▸ Text
Tag Archives: Toronto

WMATA Infill Stations: Oklahoma Ave and River Terrace

Because of the challenges in adding underground infill stations, most candidates are going to be at grade or above ground. Almost by definition, that means fewer opportunities for infill stations around the core of the system, and therefore within Washington’s city limits.

The existing system features a huge gap as the Orange/Blue/Silver lines cross the Anacostia River. The east of the river stations (Minnesota Ave and Benning Road) are both two miles from Stadium-Armory.

Filling this gap is not a new idea – early WMATA plans called for stations at both locations. Oklahoma Ave was on the books long enough for renderings to be drawn up.

WMATA Adopted Regional System, 1968

WMATA originally considered the area next to the Benning Road Power Plant for a rail yard (the “S&I” oval on the map above, for service and inspection). The adjacent Kenilworth Ave station eventually moved east and became Minnesota Ave.

These two sites are unique in that they do not parallel any existing railroad services, where future regional rail might offer faster, longer-distance service, allowing Metro to focus on shorter distance travel markets. Part of the argument for more infill stations, particularly in the suburbs, is the promise of regional rail. However, these two locations do not need that promise to fulfill their roles – they offer compelling visions on their own.

▸ Dataset content
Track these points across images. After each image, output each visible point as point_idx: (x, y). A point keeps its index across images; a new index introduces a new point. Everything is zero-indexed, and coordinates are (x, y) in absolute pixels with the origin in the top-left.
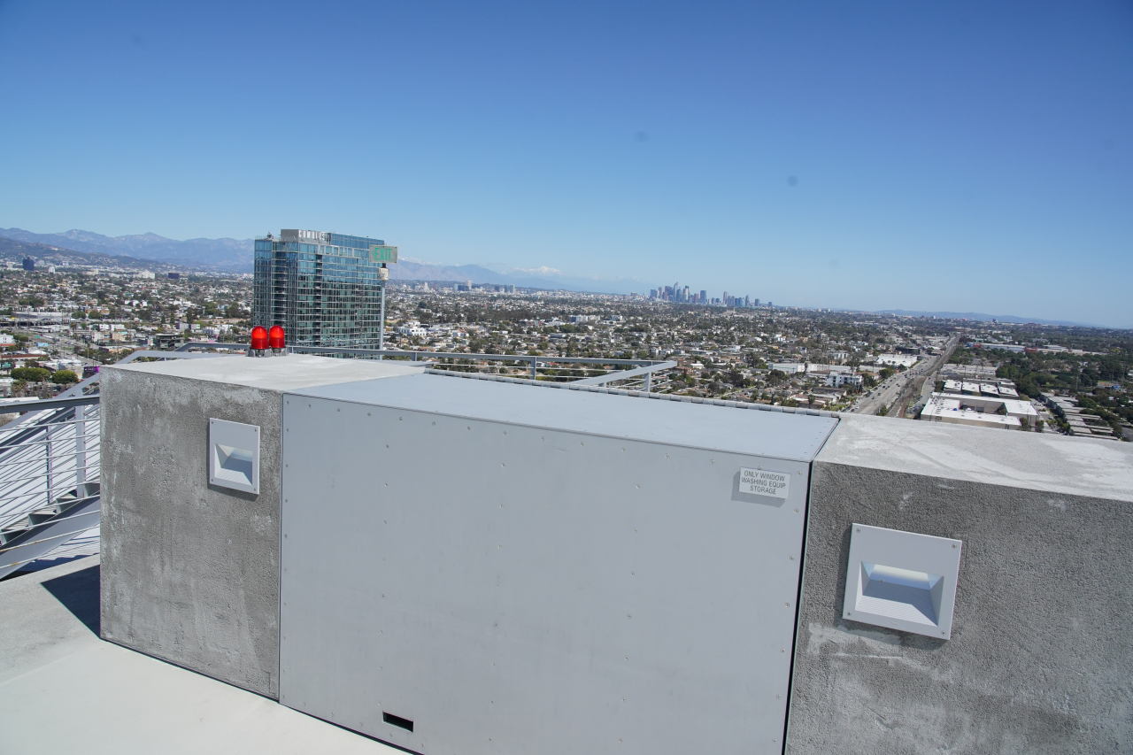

▸ Problems to work on
1 > According to the text on WMATA infill stations, how far are the Minnesota Ave and Benning Road stations from Stadium-Armory?
2 > Quote the passage of the text on WMATA infill stations starting at "Tag Archives: Toronto" and ending at "be drawn up.".

▸ Your responses
1 > Two miles.

2 >
Tag Archives: Toronto

WMATA Infill Stations: Oklahoma Ave and River Terrace

Because of the challenges in adding underground infill stations, most candidates are going to be at grade or above ground. Almost by definition, that means fewer opportunities for infill stations around the core of the system, and therefore within Washington’s city limits.

The existing system features a huge gap as the Orange/Blue/Silver lines cross the Anacostia River. The east of the river stations (Minnesota Ave and Benning Road) are both two miles from Stadium-Armory.

Filling this gap is not a new idea – early WMATA plans called for stations at both locations. Oklahoma Ave was on the books long enough for renderings to be drawn up.